Document excerpt
Closed kamiddel closed 5 years ago
Looks like a regression. In principle, .NET assemblies should always contain a .NET name fragment, controlled by the "main" prefix to the module keyword.
I checked the current implementation. The .NET fragment is only added after the modules marked as main, these may be 0, 1 or multiple. However, the nu-get package name will always have .NET at its end, so to get a consistent naming, for a file named Foo.Bar.idl, you should use:
module Foo {
main module Bar {
// your interface definition
}
}
Can you use this approach for the moment? I will discuss with @GerrietReents how to deal with this in future versions. I can imagine removing/deprecating the main keyword completely, and derive this from the package name. Maybe it also makes sense to check consistency between the module name and the file name.
I will try that and then feedback here. Thanks.
Now I get files like BTC.GA.FieldLink.NET.ServiceAPI.dll. This is not the name structure I had expected (request: BTC.GA.FieldLink.ServiceAPI.NET.dll), but solves the problem for now.
@kamiddel As discussed today, the current behaviour when specifying the inner module as the main module will be preserved. Appending .NET at the end of each module name will probably not be supported, as this would create an inconsistency with the package name.

Your tasks
1/ Answer the following questions about the issue discussion:
(a) What controls the .NET name fragment in .NET assemblies?
(b) What file name had the requester expected instead of BTC.GA.FieldLink.NET.ServiceAPI.dll?
(c) Why will appending .NET at the end of each module name probably not be supported?
2/ Reproduce the passage of the issue discussion from "I will try that" up to and including "problem for now.".

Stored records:
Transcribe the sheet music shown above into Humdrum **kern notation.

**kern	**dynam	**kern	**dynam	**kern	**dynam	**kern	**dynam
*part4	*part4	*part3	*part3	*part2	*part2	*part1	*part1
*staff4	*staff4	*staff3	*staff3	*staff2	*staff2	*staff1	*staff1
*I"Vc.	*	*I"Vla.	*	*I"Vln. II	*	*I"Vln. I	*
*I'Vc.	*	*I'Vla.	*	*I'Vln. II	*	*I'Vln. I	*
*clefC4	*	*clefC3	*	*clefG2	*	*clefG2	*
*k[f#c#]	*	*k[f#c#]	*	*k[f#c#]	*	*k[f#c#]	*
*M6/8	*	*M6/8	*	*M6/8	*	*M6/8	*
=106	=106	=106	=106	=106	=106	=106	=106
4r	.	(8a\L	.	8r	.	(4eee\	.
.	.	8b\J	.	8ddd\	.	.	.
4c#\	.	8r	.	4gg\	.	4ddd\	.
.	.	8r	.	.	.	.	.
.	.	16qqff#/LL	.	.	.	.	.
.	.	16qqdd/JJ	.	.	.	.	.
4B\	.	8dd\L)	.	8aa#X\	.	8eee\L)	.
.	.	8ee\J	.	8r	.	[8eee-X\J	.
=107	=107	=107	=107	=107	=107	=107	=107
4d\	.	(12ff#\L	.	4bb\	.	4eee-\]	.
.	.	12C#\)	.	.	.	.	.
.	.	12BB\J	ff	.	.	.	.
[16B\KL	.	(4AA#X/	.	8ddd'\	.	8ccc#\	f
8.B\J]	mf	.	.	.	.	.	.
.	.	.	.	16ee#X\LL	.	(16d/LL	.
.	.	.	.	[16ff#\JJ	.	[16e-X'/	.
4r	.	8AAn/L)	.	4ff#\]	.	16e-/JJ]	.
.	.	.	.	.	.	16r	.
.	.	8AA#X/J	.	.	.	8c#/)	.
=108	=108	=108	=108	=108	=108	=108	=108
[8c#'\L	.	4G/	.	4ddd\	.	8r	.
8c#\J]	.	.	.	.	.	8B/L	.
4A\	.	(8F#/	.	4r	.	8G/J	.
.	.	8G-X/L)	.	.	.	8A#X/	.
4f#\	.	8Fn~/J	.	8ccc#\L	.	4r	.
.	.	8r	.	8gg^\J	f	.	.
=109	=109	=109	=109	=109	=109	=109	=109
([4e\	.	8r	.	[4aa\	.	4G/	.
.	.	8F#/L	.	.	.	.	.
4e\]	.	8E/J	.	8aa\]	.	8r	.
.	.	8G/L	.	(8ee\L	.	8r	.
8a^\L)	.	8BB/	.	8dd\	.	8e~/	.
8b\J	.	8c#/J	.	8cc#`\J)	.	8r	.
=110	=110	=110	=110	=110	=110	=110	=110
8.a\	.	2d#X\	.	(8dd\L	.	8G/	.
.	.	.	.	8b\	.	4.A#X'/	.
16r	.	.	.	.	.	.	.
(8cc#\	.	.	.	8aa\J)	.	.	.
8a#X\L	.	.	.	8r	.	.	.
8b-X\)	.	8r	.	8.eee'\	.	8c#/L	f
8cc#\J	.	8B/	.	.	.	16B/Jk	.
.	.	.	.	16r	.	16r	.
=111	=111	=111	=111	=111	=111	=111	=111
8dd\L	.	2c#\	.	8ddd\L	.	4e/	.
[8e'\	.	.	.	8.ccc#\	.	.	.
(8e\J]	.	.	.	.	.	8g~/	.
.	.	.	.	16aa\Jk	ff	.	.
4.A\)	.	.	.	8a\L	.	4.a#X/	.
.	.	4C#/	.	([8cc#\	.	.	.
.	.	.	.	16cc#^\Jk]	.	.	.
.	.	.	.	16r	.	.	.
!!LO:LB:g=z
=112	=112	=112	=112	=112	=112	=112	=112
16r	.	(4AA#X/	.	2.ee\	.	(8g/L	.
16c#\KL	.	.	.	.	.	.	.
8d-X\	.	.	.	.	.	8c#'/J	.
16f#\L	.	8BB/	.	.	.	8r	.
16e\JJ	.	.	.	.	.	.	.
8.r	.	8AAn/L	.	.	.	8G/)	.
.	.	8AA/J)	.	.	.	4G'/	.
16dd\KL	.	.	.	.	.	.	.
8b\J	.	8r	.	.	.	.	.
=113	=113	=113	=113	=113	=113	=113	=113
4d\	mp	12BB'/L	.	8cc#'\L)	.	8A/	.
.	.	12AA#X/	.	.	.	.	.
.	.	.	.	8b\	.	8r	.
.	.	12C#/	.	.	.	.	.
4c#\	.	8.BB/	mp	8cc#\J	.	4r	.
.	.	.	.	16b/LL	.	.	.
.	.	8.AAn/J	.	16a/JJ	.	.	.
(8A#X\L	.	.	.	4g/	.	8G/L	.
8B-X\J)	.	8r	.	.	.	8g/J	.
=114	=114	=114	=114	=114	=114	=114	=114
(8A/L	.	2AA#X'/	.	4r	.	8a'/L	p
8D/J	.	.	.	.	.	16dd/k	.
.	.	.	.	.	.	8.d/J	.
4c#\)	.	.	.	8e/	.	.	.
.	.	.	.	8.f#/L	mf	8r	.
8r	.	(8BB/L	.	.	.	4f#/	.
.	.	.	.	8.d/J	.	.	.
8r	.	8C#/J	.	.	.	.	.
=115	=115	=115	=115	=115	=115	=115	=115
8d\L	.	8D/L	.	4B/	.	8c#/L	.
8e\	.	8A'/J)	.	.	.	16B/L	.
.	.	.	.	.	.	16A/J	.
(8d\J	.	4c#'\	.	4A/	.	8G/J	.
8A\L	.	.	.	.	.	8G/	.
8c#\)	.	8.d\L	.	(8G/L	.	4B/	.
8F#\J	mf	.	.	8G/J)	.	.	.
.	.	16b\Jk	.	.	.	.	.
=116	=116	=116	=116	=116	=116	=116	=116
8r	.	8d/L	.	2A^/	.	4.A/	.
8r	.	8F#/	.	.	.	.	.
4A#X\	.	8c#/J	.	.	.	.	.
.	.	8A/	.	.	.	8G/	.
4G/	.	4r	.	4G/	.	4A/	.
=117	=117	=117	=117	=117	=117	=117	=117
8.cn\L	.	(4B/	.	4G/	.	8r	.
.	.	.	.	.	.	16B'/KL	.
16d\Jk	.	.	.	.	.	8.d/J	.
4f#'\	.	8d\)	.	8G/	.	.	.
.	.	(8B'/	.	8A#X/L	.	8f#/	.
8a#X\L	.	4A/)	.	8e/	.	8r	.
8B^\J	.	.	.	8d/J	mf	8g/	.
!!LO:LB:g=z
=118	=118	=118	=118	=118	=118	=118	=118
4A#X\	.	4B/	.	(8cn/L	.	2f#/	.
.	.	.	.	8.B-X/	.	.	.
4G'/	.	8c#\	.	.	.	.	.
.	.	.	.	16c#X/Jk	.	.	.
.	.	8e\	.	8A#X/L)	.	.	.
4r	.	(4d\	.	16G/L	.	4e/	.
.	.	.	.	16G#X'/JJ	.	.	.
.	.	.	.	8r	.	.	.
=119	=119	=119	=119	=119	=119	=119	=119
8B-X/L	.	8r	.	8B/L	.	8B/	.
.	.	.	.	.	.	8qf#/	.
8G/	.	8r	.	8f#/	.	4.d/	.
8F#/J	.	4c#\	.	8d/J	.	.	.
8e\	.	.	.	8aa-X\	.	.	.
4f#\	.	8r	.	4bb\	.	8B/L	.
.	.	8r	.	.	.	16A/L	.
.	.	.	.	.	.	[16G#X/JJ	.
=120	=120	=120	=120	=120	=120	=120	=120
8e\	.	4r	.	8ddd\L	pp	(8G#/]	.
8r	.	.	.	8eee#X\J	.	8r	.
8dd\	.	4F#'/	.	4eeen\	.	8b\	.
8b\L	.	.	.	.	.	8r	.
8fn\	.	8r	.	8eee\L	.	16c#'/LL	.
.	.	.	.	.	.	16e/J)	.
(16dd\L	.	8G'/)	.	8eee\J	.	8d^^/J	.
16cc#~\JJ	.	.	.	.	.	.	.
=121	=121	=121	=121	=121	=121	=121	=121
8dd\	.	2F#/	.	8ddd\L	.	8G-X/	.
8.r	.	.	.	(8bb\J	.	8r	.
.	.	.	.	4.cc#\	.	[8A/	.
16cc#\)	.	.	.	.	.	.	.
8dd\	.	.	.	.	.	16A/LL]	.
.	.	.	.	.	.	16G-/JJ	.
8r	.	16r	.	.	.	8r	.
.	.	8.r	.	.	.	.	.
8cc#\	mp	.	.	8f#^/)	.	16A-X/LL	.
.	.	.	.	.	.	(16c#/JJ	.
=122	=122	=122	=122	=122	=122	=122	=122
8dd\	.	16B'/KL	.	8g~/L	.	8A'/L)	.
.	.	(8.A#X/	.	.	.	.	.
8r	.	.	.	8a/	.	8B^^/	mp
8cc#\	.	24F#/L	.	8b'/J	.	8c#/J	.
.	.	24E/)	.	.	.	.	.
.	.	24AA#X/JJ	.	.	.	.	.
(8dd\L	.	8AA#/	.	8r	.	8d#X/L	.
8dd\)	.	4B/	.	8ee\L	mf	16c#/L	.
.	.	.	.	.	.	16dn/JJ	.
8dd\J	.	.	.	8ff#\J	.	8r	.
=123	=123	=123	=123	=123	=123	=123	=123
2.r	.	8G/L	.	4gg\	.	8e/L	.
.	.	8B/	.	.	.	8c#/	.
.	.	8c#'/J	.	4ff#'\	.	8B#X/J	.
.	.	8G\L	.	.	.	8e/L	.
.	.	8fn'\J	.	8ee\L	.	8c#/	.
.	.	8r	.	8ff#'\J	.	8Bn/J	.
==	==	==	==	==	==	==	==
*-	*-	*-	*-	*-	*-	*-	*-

Expected outputs
1/
(a) The "main" prefix to the module keyword.
(b) BTC.GA.FieldLink.ServiceAPI.NET.dll
(c) It would create an inconsistency with the package name.

2/
I will try that and then feedback here. Thanks.
Now I get files like BTC.GA.FieldLink.NET.ServiceAPI.dll. This is not the name structure I had expected (request: BTC.GA.FieldLink.ServiceAPI.NET.dll), but solves the problem for now.